We spotted the updated EQA undergoing hot weather testing in June, and now the development crew has moved north to subject the smallest car in the EQ line to some cold weather challenges.
The EQA isn’t based on a dedicated EV platform, unlike the EQE and EQS sedan and SUV models. Instead, it rides on an adapted version of the same architecture found in the combustion-powered GLA. The metal bodywork in both versions is identical, but the electric crossover is marked out by its smooth EQ grille and horizontal strip of lights running across the trunk lid.
This pre-production car’s fairly substantial front disguise doesn’t tell us exactly what Mercedes has in store for the grille, but one possibility is that it plans to add the star-motif design seen on some electric MB concepts, and since made available as an option on cars like the EQS flagship sedan.
Related: 2024 Mercedes Baby EQ Sedan Wants A Slice Of The Tesla Model 3’s Pie
Changes at the back will be limited to a new design of the taillight clusters, though the physical dimensions of the lamp units won’t change. The prototype in our summer spy shots only had its grille covered and retained the rear end of the current car. But this latest test machine has a fuller front disguise and a bikini across the back telling us that the rear lights below are the final designs.

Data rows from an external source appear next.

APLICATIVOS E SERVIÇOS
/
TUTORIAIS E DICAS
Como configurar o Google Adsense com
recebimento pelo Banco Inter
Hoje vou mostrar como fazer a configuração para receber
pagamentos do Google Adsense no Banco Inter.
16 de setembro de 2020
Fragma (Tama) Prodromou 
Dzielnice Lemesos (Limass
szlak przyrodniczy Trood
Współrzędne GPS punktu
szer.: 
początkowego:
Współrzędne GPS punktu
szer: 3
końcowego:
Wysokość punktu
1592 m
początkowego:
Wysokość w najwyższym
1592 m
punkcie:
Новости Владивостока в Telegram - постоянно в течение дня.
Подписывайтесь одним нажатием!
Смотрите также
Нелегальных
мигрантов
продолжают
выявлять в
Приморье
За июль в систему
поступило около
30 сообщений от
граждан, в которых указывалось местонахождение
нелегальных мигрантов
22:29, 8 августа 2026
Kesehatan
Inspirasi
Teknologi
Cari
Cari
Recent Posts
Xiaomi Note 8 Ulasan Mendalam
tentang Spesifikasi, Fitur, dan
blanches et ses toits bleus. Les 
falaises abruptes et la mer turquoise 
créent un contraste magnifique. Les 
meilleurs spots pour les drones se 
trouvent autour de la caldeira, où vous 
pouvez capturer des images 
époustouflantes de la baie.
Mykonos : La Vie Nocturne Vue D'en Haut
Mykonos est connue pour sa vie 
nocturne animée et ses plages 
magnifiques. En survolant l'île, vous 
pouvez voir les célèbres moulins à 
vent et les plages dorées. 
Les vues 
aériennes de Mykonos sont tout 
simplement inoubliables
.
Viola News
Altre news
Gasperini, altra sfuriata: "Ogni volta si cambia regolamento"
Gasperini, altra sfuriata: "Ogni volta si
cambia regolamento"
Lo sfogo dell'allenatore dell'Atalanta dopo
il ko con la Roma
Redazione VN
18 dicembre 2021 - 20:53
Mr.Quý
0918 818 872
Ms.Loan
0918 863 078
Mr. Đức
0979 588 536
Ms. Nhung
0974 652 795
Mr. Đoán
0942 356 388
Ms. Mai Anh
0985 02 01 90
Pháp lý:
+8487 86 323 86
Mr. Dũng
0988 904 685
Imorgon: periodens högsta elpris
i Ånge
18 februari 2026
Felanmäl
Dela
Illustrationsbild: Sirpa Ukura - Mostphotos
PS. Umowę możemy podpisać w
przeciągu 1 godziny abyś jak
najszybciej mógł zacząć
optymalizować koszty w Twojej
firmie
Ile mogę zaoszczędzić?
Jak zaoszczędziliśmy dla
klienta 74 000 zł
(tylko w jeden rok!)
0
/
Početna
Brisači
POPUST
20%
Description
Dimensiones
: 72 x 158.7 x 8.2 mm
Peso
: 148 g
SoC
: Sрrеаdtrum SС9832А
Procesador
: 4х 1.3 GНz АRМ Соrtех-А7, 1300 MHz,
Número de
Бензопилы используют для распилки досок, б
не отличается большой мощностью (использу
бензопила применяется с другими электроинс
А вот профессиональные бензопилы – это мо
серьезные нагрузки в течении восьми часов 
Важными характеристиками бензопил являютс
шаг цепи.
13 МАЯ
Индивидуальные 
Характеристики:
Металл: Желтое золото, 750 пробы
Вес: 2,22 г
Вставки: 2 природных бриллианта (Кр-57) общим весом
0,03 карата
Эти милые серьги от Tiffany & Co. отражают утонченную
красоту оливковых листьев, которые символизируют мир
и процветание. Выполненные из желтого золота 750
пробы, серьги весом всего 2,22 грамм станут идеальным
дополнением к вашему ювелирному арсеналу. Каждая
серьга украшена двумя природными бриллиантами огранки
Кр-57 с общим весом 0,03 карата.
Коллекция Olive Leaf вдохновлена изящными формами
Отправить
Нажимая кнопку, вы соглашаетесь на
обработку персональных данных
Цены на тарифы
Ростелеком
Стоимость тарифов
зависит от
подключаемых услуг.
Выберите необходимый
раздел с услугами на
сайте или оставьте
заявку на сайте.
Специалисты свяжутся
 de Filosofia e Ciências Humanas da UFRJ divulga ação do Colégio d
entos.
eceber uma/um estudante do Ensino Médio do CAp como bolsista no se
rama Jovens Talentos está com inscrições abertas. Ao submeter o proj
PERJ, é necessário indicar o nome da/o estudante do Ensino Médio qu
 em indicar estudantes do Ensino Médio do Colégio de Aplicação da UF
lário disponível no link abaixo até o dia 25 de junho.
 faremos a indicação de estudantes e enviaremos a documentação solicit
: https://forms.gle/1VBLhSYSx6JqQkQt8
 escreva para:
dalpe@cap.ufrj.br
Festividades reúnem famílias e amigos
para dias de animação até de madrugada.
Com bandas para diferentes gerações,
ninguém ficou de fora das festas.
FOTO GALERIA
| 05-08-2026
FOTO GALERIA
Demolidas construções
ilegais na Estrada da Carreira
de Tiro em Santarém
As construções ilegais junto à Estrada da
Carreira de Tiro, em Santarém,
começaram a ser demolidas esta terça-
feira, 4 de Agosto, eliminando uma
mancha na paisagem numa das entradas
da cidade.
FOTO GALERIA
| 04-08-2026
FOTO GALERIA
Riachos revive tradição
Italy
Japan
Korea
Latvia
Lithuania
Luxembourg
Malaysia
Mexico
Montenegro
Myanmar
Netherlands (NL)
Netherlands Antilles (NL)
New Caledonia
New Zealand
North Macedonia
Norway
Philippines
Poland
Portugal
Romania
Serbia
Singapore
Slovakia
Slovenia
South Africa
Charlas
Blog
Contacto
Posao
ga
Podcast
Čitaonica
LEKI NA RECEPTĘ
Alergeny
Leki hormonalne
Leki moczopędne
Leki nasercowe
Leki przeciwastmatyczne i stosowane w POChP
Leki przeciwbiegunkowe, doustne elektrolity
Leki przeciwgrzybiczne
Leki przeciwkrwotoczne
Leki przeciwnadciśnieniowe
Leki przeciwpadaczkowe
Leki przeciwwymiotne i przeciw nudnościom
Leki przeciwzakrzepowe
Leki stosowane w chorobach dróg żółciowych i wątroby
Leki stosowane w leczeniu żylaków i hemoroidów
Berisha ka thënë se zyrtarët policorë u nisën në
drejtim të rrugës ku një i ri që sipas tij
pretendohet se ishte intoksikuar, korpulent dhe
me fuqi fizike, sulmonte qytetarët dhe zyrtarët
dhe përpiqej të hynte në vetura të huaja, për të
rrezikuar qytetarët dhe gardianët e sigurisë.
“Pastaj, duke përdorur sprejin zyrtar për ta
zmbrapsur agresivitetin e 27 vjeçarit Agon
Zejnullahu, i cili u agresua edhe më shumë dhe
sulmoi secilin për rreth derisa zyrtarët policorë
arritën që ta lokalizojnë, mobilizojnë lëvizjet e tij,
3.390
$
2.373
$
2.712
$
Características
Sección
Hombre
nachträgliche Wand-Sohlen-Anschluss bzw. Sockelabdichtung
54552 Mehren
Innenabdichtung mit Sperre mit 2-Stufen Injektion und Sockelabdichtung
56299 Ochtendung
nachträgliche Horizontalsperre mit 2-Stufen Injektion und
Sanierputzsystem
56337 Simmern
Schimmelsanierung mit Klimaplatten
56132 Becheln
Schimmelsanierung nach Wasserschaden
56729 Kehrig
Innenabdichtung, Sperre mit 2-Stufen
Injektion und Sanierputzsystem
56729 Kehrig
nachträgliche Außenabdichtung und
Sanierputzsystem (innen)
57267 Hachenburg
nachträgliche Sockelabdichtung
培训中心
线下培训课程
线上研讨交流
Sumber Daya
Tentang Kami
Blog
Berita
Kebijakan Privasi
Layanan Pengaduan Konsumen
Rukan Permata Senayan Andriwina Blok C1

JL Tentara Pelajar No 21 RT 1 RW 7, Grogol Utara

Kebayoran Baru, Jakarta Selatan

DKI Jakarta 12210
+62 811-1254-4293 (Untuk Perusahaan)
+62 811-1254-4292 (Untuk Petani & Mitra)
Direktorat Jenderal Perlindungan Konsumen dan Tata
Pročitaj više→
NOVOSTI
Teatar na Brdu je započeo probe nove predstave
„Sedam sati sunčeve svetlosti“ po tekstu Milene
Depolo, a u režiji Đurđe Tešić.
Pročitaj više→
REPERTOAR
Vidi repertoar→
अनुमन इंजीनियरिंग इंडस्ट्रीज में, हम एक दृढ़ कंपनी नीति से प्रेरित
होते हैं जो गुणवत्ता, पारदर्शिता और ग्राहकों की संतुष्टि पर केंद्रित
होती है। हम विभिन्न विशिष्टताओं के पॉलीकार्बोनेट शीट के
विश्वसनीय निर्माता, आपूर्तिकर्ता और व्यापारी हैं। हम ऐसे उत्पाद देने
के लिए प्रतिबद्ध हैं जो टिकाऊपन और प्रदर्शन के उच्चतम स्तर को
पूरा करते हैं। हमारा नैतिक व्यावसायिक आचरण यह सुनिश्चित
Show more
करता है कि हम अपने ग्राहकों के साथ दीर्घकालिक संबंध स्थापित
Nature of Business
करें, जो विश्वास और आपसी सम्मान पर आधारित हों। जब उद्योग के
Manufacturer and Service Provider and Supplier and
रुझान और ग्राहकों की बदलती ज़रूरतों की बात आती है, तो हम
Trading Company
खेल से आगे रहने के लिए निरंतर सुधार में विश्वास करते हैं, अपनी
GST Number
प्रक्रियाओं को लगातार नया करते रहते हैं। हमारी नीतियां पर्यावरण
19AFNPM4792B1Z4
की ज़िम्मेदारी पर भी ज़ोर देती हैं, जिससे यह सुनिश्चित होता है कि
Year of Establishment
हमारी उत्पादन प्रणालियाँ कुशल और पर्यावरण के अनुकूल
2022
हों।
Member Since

Also visible on the back of this car are “EQA350” and “4Matic” badges revealing that it’s running the most powerful drivetrain combination available in the baby SUV lineup. The current range kicks off with a 185 hp (188 PS), single-motor, front-wheel drive EQA250, then moves up to a version of the same with a bigger battery, badged EQA250+. Buyers looking for more performance and the security of all-wheel drive also have the option of the 222 hp (225 PS) EQA300 or 284 hp (288 PS) EQA350.
We’re expecting this facelifted car to appear in Europe during 2023 for the 2024 model year, but there’s still no solid guarantee that it will come to North America.